Takeaway #2 – Mike’s advice to help Flatiron School students make the most of their time at the school: dive in with both feet and give it your all for the 15 weeks of the program. “You’re never going to be in a more nurturing supportive environment that is just a complete green field for you to learn and ask questions, and challenge and be challenged. It’s an incredible opportunity to focus and to level up in a way that you may never get again in your life, or in your career.”
Life at NASA
Working for NASA had always been on Mike’s career wish list, but working in film and television, Mike says, “I never would have thought that that was somewhere I was going to be able to work or had any idea how I could work there in any capacity.” Nevertheless, after moving to Los Angeles, he saw a job posting and submitted his resume and cover letter “like anywhere else, and just, you know, things happened.”
Mike works on the search team at NASA’s Jet Propulsion Laboratory. There are currently over 30 active missions; several of them are in flight on other planets or around other planets, including Juno at Jupiter, and the Curiosity Rover on Mars. Where does Mike come in? As he explains, “All of these missions generate a tremendous amount of data, whether it’s project schematics or telemetry data, or even something as mundane as personnel details and records. What my job, as part of the search team is, is to parse through that data, make it searchable for our scientists and administrators to find and make actionable decisions on.”
The Spirit Rover on Mars
At NASA, Mike is surrounded by very well-educated colleagues – ”bachelors, masters, PhDs in computer science, aeronautical engineering.” Coming from a coding bootcamp, there’s a lot of opportunity for impostor syndrome to take hold. But for Mike, what really surprised him was how “it doesn’t matter if you’ve had 12 years of schooling or 12 weeks of bootcamp, you’re still going to be on Stack Overflow a fair amount of times throughout the day. I guess I was surprised and relieved to learn that everyone is always learning and always figuring this stuff out. It’s in some ways just as powerful to have the education that I got as the education of someone who went to a long degree program got.”

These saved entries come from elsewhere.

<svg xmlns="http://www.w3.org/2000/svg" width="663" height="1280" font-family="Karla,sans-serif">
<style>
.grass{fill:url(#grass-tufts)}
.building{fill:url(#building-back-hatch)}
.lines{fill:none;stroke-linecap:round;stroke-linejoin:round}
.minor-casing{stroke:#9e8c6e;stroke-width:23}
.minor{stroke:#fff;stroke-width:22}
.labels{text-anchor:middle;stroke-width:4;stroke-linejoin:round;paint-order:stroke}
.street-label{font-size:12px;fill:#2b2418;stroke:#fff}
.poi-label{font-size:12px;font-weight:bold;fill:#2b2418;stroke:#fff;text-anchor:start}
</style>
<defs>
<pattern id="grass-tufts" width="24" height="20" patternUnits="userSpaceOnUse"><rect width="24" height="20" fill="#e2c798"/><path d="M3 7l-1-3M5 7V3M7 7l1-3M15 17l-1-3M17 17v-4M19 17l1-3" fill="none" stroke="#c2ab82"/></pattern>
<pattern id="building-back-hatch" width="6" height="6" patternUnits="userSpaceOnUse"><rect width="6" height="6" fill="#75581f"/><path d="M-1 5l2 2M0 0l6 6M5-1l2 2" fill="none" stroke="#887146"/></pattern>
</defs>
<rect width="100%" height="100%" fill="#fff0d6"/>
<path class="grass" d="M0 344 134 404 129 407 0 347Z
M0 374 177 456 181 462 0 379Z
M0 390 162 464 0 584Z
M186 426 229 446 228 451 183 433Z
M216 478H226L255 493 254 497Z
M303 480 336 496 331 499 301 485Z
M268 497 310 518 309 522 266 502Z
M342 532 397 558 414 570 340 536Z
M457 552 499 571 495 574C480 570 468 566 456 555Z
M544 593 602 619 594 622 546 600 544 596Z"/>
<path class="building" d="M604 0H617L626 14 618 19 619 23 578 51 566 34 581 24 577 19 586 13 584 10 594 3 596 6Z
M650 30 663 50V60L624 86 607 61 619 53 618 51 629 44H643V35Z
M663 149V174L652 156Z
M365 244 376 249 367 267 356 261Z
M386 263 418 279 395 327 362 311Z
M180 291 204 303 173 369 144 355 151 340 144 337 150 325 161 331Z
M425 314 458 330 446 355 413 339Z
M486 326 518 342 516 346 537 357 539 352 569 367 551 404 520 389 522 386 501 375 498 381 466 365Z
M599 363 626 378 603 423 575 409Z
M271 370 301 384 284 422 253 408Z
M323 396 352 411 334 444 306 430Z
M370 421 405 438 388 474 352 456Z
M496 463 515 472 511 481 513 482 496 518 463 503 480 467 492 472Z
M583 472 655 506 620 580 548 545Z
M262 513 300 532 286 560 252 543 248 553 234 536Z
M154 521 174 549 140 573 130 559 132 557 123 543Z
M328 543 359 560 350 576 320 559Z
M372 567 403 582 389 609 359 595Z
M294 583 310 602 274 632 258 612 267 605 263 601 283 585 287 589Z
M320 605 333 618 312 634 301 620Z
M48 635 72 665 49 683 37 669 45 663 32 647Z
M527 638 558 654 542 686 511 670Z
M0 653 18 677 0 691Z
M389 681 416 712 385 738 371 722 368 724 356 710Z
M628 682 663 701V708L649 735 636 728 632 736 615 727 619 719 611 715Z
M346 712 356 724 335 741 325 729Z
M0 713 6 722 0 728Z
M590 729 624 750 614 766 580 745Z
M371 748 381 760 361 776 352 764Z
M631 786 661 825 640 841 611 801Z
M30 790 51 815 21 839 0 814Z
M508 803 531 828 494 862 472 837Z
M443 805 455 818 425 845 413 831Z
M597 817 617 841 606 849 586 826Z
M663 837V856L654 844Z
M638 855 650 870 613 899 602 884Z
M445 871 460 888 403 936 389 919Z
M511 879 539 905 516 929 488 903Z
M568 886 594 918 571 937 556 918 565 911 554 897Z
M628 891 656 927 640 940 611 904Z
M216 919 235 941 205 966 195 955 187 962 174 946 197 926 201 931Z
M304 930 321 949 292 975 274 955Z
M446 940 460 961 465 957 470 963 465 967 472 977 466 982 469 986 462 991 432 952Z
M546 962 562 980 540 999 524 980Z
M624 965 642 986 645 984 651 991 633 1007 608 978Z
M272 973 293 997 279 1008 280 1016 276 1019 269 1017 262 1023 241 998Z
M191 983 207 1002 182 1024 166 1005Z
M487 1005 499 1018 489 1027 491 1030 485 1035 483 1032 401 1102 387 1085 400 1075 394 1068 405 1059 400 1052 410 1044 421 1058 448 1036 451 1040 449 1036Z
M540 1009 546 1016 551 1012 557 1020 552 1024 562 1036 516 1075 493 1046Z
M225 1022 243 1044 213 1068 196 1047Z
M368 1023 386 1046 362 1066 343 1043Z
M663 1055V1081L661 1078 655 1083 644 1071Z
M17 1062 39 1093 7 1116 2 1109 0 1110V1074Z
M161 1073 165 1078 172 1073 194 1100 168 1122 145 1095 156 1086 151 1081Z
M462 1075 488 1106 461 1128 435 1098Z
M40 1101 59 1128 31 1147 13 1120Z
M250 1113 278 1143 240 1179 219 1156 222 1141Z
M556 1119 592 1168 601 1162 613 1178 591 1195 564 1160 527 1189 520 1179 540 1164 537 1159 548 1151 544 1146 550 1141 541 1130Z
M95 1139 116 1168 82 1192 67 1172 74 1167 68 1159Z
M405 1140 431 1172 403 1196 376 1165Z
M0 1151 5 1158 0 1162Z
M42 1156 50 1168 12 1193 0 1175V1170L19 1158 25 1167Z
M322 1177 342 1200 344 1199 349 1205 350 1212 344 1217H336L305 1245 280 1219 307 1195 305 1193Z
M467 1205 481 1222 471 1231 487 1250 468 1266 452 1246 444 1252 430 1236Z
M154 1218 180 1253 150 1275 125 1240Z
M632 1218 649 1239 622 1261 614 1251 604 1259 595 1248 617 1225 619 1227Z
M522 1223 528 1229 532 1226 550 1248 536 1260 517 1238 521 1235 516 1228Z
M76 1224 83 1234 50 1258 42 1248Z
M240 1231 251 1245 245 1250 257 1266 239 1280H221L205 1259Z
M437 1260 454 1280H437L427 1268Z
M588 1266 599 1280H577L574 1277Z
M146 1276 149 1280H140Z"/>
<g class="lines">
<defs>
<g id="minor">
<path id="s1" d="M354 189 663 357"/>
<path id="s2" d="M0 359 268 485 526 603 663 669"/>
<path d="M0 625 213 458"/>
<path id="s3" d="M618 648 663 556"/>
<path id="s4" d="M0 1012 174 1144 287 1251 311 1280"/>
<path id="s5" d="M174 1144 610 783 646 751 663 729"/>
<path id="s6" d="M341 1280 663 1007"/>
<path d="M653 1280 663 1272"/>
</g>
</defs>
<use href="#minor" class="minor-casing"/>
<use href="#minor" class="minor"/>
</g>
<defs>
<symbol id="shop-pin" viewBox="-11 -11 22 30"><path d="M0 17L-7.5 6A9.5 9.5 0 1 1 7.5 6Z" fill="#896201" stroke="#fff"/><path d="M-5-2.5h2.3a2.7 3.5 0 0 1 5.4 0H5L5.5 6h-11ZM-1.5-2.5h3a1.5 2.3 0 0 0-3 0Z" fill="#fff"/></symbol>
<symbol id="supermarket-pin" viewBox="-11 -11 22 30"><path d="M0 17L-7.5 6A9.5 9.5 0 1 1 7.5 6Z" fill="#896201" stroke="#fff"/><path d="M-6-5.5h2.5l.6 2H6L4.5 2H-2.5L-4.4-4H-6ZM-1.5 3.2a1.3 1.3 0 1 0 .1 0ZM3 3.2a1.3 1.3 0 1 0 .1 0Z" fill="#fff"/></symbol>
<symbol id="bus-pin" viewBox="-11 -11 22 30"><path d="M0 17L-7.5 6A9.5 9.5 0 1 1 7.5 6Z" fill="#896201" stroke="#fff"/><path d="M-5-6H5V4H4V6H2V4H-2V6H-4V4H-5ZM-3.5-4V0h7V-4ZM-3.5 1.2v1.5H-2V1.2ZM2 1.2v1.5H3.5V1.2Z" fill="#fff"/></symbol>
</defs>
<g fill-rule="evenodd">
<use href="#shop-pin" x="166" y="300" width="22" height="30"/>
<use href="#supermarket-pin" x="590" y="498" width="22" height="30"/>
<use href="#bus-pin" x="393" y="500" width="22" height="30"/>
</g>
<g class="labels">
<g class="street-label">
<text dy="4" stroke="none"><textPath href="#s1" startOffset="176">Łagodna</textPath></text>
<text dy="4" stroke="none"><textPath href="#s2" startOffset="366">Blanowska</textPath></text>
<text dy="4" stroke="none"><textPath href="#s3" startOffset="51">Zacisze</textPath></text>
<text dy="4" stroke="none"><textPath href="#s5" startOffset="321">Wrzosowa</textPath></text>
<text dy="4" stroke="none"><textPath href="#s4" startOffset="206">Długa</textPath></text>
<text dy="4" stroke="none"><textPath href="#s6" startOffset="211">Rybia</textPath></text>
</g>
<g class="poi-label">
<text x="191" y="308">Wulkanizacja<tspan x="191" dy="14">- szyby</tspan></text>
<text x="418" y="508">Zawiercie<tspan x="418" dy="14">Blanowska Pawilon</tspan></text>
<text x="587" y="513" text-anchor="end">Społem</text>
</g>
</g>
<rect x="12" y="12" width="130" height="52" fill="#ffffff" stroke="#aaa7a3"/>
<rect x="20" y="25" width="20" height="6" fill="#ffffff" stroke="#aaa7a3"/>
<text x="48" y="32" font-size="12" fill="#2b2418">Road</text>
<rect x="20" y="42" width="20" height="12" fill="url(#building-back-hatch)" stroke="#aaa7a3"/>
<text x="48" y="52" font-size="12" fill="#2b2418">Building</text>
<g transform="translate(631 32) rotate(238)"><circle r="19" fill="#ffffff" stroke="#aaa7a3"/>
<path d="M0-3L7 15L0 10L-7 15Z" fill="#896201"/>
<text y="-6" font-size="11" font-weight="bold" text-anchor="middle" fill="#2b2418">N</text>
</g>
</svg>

Takeaway #3 – Mike’s best advice for anyone entering the software engineering field is to be patient with yourself. “Know you’re not going to know all the answers,” he says, “And with that, have the resourcefulness to seek out help from others or help from the internet. That’s really the way I see people be successful at work and then also, obviously, myself. You’ve just got to be a lifelong learner and read the manual and acknowledge that you don’t have all the answers and be open to mistakes and other people being right.”
What’s next for Mike?
Mike could see himself exploring product management in the future. “There are a lot of diverse stakeholders and a lot of different individuals giving input on what products should look like and what features it should have,” he says. “I think it’s a very interesting role to wade through these disparate opinions and figure out what are the critical functionalities and elements that an application should have.”